Aided and abetted by his counter cultured compatriats at Finders Keepers a black virgin vinyl and CD duplication of the original master-tapes are now available for one and all to enjoy courtesy of the men who performed previous death defying escape missions for Stanley Myers soundtrack music to Sitting Target and providing psychedelic amnesty for buried treasures by Jean-Claude Vannier, Susan Christie and a veritable hoard of progressive Welsh folk music. And what better time and climate to unleash this Baroque folk masterpiece to an audience of bespoke music lovers as now – as our affection for traditional mystic music reaches a healthy hiatus.
Lubos Fiser provides what is perhaps the greatest musical score of all the maligned Czech New Wave feature films with a gossamer-fragile blend of pastoral orchestral folk songs and clockwork harpsichords. From the very first delicate chord to the final crescendo this joyous sound is as addictive as the bizarre imagery seen in this seldom celebrated cinematic gem (which was screened in front of three hundred mesmerized patrons of this year’s Green Man festival).
Naturally the list of musical pioneers who freely confess there allegiance to the score verifies it’s elevated place in contemporary pop. Birmingham’s dedicated concrete pop psych combo Broadcast recently paid homage to the soundtrack on there Ha-Ha Sound LP while groups such as Espers, Fursaxa and Marissa Nadler recently contributed to a live performance of the soundtrack as a homage to its unwaning influence on their music.
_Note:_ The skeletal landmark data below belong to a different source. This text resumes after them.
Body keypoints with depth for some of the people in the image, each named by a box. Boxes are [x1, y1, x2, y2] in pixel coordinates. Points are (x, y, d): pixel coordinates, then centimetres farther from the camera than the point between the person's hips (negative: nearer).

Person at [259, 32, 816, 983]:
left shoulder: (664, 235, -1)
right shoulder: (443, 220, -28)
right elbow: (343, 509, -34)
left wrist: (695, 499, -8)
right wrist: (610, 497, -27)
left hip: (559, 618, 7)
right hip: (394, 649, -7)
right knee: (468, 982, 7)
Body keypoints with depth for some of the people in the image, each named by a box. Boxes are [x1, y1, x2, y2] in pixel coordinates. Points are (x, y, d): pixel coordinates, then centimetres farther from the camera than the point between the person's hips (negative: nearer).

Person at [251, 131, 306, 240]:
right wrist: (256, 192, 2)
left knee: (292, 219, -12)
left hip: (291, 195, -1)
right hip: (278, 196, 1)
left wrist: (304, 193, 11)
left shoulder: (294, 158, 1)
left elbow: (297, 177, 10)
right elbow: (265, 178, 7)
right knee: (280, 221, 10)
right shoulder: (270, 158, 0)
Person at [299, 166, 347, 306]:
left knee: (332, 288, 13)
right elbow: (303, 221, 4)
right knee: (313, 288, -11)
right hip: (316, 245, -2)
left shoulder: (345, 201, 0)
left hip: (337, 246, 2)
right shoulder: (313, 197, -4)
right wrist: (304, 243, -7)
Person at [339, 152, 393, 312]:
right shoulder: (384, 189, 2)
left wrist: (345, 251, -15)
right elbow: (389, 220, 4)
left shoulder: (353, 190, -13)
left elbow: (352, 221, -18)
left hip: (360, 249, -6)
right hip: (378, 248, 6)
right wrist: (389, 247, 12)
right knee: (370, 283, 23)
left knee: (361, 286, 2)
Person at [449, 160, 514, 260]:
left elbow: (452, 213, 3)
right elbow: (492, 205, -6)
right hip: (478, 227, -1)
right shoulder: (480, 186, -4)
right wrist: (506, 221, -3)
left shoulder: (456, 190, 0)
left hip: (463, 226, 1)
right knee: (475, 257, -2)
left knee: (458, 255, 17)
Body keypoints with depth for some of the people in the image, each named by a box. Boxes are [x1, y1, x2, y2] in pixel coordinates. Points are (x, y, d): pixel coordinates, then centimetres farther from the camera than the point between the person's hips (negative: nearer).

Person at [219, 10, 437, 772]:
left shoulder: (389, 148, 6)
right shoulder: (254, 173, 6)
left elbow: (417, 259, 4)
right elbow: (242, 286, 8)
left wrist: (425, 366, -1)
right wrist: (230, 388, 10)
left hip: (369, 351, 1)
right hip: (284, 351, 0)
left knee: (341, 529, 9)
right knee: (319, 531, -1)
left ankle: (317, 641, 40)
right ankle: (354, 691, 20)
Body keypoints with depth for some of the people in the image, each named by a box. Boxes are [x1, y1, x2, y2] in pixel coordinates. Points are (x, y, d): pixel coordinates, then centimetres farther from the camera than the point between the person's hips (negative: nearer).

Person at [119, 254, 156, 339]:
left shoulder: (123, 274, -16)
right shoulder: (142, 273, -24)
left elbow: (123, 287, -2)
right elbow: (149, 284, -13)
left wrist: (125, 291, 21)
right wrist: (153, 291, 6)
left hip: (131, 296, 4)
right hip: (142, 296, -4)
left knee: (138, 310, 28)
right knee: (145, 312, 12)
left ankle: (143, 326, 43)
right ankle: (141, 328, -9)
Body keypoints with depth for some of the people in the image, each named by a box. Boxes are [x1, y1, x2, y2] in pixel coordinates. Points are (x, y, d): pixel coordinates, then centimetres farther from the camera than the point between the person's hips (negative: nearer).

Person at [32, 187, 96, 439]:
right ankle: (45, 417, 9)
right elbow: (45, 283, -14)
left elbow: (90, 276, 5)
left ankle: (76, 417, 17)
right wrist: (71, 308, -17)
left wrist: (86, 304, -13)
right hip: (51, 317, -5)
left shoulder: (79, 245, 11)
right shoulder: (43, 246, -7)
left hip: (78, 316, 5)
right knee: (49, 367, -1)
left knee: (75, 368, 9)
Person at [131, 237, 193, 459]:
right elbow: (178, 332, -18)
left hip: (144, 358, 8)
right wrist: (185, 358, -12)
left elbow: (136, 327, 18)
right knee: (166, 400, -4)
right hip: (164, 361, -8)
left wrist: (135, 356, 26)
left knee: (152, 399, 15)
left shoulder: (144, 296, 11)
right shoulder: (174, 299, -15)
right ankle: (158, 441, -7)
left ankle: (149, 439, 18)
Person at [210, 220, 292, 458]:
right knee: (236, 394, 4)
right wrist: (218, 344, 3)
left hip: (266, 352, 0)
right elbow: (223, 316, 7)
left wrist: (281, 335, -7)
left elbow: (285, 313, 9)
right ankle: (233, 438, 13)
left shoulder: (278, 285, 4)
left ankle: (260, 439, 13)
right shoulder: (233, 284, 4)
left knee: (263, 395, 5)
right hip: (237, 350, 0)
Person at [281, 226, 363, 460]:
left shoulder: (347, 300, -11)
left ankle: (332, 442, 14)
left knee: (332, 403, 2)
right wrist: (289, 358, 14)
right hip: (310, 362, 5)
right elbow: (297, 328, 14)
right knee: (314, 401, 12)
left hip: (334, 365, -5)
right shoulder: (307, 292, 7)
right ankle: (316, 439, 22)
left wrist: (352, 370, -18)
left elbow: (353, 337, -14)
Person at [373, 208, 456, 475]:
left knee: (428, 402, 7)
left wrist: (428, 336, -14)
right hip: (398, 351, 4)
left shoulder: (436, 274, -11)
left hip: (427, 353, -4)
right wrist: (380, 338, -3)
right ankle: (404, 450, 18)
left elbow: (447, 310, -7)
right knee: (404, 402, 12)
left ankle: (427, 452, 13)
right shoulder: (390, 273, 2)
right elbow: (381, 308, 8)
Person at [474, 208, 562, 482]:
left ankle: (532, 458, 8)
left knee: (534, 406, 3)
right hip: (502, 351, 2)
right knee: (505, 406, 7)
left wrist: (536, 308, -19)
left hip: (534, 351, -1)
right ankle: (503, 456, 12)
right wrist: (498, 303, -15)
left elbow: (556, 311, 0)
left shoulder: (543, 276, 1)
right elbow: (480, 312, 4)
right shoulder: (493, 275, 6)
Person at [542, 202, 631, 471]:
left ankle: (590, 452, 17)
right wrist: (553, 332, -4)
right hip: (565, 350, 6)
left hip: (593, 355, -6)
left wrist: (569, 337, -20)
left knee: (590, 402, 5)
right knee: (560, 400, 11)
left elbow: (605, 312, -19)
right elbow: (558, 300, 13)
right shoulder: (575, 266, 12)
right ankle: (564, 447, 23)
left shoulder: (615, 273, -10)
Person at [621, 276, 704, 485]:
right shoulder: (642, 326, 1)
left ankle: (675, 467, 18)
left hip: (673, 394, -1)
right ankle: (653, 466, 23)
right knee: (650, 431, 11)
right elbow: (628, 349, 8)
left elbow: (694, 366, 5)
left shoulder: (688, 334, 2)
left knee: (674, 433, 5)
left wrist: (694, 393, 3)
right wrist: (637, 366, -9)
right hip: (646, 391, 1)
Echoes of the score can also be heard in recent music by Vashti Bunyen and it has been cited as a huge influence to the likes of Tim Burton who based the carnival scene at the end of Big Fish on the original film.
Previously unprepared for public consumption the immaculate release has been compiled in close accordance to the original storyline which was released in 1935 as a surrealist novel by Vladislav Nezval. The orchestral suites of music have been separated into 23 chapters with titles derived from the controversial novella. This seminal release comes complete with unseen archive images, original international poster designs and new and extensive sleevenotes by Andy Votel, Professor Peter Hames and Trish Keenan from Broadcast.